BP has already quadrupled its pipeline of renewables development projects since the end of 2019, from 6GW to 24.5GW.

By the end of 2021, it had developed some 4.4GW of renewable power capacity to the final-investment-decision stage, and it is on track to develop 20GW by 2025, with an objective of reaching 50GW by 2030.

'Real progress'

Looney said BP has made "real progress" in enlarging its pipeline of future offshore wind projects to a net 5.2GW gigawatts, located in two core markets — the US, where it is a partner of Norwegian state-controlled energy giant Equnior, and in the UK, where it is a partner of ENBW and where it also had success in the recent ScotWind leasing round.

In solar, BP has increased its future projects pipeline from 1.6GW when it first invested in its Lightsource BP business in 2017 to 20.6GW today and has progressed 53 projects to a final investment decision.

Trying to reassure those wary investors, Looney said he is confident these can achieve returns of 8% to 10%.

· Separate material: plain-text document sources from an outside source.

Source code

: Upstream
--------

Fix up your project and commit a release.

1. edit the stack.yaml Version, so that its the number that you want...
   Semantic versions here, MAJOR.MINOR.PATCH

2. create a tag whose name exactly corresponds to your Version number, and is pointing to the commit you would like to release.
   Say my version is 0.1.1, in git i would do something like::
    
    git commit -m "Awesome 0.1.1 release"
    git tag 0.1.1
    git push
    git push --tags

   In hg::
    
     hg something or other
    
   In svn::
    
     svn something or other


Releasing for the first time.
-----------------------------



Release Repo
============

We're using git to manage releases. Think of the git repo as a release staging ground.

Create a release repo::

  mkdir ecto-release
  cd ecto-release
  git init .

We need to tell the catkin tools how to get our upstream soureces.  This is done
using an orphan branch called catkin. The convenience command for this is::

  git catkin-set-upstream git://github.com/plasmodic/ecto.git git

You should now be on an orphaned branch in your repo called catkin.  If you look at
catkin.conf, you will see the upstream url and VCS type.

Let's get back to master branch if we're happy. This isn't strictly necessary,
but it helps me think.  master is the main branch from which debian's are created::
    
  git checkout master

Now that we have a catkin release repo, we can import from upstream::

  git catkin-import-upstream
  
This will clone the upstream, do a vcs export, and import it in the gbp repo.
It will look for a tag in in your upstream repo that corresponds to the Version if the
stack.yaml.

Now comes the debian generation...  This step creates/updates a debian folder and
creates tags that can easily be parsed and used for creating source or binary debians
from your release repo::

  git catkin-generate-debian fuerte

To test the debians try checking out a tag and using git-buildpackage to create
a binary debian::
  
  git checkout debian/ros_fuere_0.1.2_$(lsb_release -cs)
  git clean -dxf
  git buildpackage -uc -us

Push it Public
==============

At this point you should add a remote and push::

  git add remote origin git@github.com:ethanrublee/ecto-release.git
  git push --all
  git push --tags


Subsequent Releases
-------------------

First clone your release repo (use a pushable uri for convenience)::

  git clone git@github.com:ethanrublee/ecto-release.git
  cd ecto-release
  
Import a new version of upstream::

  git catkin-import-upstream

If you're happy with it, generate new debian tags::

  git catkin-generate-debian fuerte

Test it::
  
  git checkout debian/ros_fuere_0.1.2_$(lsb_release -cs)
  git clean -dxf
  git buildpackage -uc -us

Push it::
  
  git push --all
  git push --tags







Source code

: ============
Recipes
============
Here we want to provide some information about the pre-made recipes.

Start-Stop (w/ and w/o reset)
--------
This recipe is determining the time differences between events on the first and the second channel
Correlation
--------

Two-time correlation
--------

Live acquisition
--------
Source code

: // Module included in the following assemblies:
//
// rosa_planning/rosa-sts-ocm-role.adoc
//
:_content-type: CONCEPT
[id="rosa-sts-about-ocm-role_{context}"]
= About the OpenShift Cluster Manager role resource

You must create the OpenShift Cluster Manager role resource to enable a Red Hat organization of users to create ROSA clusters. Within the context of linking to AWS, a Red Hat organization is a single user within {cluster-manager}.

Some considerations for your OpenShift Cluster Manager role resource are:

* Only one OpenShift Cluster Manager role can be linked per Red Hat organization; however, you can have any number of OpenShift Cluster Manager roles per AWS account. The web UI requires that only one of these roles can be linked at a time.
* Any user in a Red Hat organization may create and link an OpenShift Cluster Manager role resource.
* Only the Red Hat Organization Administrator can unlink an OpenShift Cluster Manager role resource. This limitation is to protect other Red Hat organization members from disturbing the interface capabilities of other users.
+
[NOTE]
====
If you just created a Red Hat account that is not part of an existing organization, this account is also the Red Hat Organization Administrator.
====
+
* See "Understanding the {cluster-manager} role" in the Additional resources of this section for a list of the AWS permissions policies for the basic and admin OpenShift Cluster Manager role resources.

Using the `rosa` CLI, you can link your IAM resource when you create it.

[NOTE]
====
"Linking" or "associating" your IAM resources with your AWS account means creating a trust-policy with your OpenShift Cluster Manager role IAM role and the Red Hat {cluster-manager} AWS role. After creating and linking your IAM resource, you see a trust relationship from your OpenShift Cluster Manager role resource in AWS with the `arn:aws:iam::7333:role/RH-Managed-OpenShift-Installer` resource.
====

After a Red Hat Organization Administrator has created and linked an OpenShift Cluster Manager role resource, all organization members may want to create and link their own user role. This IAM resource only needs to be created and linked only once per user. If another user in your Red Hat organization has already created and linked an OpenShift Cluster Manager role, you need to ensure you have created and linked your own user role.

Hopper of hydrogen projects

In hydrogen, BP hopes to build on the company’s traditional oil and gas refining expertise and infrastructure to create regionally focused supply hubs, with an aim of capturing a 10% share of the developing global market by 2030.

Its hopper of hydrogen projects now has a combined capacity of 700,000 tonnes per annum, including the H2 Teesside scheme in the UK, the Lingen project in Germany and a scheme in Oman. It has the potential to grow to 1.3 million tpa, Looney said.

Hydrogen projects also enable additional value creation through the integration with renewables and carbon capture and storage projects, he noted.

“Our capital investment in these businesses is growing,” said Looney.

"We're rigorous in evaluating opportunities, rejecting a lot and selecting only what we see as the very best projects. And this momentum and this discipline gives us confidence in the quality of the business we are building,” he said.

Oil and gas investment and returns

For the time being, however, investment in, and earnings from, the company’s traditional oil gas business are set to remain huge in comparison.

BP expects to keep earnings before interest, taxes, depreciation and amortisation from hydrocarbons at about $33 billion for the next three years and in a range of $30 billion to $35 billion to 2030 – even while oil and gas production declines by about 1 million barrels of oil equivalent per day, or 40%, from 2019 levels as it “high-grades” operations to ensure they are as efficient and profitable as possible.

BP last year produced about 3.3 million boepd.

Looney said BP spent more than a century building up energy value chains consisting of upstream and downstream businesses supported by a big trading operation.

It now plans to replicate this model in renewables and hydrogen businesses as it decarbonises its business.

“We are one of the few companies who have the scale and the expertise and the experience to navigate complex markets and who can help manage increasingly interconnected energy systems,” he said.